I have sort of figured this project wouldn't be completed until at least the 3rd body. I do want the first one to be at least usable and practical with a decent drag reduction. That's why I've been taking my time with it. I'm only designing to cruise at 30 mph or so, but the high top speed will be a consequence of gearing to do 30 mph with a cadence of 80-90, when I'm still capable of holding a cadence of 140 for shorter durations. I know of a KMX build with a 6.5 kW middrive though and it's rider can safely cruise at almost 40 mph and has been taken to 60+ mph a few times. The steering knuckles and stock wheels are the weak points of the KMX frame kit when it comes to tolerating road imperfections and hazards, but the knuckles can reliably handle cruising at 30 mph or so *IF* you have a front suspension setup, according to this builder.

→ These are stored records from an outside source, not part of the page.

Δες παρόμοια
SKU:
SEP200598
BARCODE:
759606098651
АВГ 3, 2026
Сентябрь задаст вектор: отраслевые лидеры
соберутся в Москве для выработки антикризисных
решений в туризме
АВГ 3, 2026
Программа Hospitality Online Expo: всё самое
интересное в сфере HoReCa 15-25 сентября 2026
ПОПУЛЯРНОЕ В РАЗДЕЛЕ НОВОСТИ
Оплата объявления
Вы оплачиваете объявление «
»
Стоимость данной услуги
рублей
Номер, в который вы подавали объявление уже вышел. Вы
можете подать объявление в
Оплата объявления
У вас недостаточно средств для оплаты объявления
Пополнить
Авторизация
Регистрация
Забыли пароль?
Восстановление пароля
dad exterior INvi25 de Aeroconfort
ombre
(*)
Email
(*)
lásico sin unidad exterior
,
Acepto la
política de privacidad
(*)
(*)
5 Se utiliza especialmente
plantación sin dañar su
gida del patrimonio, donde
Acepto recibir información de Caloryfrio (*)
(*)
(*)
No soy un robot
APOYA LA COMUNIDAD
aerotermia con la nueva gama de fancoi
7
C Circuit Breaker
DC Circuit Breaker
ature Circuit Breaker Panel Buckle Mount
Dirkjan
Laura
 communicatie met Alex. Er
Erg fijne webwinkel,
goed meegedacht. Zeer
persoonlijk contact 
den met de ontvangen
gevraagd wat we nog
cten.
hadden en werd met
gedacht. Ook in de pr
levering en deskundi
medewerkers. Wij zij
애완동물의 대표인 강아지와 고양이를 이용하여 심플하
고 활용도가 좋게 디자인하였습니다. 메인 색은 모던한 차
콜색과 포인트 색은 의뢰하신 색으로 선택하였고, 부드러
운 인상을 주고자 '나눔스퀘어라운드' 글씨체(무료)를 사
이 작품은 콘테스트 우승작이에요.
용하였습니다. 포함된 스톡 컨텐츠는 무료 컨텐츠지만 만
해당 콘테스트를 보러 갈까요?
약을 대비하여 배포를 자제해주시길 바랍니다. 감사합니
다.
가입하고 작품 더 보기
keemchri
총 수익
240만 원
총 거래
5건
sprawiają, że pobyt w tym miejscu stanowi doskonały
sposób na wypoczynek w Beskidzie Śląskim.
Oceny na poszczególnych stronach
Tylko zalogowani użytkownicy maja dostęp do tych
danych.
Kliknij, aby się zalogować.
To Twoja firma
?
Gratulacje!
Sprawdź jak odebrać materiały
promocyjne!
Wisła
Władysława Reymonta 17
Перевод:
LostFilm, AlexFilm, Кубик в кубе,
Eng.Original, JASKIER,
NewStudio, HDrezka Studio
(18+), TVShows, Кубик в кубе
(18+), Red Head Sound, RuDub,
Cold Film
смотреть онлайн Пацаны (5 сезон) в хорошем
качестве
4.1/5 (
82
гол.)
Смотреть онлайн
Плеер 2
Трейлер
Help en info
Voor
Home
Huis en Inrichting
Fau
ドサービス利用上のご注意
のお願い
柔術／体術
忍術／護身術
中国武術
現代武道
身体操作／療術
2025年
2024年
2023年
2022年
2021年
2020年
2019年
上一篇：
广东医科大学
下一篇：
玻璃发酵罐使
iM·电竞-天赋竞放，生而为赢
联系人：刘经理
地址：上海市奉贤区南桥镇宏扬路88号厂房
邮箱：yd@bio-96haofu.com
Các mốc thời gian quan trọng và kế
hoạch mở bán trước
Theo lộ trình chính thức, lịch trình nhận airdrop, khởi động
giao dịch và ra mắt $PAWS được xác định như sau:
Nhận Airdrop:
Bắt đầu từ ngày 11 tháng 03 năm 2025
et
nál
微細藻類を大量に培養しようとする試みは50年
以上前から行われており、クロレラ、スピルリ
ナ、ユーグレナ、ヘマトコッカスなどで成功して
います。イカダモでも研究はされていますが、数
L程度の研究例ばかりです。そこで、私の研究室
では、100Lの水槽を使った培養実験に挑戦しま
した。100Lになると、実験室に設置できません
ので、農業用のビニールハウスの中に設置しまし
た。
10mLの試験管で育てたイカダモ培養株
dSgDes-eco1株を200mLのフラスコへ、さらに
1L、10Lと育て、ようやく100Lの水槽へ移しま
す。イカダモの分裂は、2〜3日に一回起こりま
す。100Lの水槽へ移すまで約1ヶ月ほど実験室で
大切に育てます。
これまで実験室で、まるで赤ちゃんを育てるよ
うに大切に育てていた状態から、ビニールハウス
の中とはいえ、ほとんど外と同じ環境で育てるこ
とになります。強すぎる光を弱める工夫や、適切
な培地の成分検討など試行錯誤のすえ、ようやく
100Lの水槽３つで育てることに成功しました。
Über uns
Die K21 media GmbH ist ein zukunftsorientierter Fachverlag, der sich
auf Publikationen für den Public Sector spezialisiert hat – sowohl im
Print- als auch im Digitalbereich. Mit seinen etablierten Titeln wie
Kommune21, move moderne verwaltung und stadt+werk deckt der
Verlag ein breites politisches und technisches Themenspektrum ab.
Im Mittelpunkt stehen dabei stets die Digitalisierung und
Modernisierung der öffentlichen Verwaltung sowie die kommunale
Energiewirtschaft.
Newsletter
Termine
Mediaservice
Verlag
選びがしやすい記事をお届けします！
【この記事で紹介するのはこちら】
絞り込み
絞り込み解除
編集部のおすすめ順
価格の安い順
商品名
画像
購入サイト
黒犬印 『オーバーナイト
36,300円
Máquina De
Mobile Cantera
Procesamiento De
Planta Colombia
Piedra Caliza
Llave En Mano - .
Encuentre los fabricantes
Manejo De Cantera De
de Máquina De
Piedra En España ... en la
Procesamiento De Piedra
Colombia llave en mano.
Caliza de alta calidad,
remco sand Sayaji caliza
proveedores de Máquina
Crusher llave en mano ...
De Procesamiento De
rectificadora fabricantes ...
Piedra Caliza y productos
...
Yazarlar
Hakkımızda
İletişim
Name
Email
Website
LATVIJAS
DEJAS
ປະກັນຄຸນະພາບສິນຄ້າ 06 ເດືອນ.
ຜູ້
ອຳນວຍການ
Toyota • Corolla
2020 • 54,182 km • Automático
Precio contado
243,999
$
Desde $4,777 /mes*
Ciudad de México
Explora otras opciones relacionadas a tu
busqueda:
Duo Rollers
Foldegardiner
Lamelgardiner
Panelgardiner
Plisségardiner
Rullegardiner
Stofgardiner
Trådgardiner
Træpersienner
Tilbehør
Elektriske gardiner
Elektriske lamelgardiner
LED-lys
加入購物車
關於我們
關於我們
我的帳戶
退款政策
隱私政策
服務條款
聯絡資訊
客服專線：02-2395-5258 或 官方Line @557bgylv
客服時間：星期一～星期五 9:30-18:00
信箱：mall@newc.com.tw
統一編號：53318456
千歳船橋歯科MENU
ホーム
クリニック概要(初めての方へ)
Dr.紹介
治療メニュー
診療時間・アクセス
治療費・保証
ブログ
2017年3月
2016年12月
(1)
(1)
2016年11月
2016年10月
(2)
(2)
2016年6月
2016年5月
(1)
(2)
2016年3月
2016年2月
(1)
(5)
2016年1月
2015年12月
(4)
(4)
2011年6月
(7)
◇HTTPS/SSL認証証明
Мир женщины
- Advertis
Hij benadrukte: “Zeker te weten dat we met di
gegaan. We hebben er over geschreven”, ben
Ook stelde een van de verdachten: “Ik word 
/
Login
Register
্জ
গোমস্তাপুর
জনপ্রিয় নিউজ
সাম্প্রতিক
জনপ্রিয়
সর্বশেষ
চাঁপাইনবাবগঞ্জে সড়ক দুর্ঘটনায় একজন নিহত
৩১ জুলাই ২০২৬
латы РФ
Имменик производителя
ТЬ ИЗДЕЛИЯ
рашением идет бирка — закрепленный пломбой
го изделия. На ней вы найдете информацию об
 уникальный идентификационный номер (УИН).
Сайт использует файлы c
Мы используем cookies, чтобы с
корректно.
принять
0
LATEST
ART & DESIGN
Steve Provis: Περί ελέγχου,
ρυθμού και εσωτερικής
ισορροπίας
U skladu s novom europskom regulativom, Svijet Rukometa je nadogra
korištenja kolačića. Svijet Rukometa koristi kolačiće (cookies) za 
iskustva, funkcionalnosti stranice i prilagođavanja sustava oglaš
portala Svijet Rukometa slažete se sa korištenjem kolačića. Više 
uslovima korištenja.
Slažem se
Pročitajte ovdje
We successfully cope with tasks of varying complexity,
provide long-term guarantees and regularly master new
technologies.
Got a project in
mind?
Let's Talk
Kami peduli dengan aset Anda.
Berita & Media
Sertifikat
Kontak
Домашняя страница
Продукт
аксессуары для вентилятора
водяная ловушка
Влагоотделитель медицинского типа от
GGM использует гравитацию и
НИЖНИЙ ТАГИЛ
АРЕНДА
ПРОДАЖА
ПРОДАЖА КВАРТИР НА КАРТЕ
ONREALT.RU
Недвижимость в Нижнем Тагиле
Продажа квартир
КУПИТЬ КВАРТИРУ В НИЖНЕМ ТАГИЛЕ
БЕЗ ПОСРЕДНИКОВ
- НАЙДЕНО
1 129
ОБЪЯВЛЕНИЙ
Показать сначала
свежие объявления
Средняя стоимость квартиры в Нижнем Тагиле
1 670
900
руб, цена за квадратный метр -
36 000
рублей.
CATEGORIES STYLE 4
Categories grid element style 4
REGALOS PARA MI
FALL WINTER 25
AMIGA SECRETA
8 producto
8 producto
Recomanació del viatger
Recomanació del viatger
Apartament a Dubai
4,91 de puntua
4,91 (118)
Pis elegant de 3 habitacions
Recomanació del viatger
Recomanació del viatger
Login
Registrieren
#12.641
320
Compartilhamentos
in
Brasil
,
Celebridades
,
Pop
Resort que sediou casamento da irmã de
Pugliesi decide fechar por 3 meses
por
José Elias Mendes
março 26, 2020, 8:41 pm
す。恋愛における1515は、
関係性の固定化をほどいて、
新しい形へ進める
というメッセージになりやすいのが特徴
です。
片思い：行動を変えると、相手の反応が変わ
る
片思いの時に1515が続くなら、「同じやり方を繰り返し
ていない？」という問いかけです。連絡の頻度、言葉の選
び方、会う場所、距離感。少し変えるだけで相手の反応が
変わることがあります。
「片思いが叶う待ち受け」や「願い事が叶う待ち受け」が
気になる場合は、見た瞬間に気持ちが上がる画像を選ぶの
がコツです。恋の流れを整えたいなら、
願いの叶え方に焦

I'm also partially inspired by the efficiency that Cedric Lynch has achieved in his electric recumbent motorcycle, roughly 30-40 wh/mi to do 50+ mph:




Adding a small amount of human power to that will yield more than marginal improvements in efficiency, and pedal power is awesome for extending your possible range to the point that even if you somehow cannot get electricity anywhere, you'll be able to still go anywhere that you can pedal it. It must be light enough to be pedaled, and geared so that at least a fit rider could climb steep grades at 4 mph. I think 100 lbs or less is a good target. There's a lot of efficient custom-build vehicles out there that are too heavy, but are worth drawing ideas from.

Adding some ass-hauling capacity with an overpowered drive system would make the vehicle fun and more appealing to hoons, and less prone to getting laughed at by the general public, as well as the practical application of being able to get away from a dangerous situation as well or better than most cars.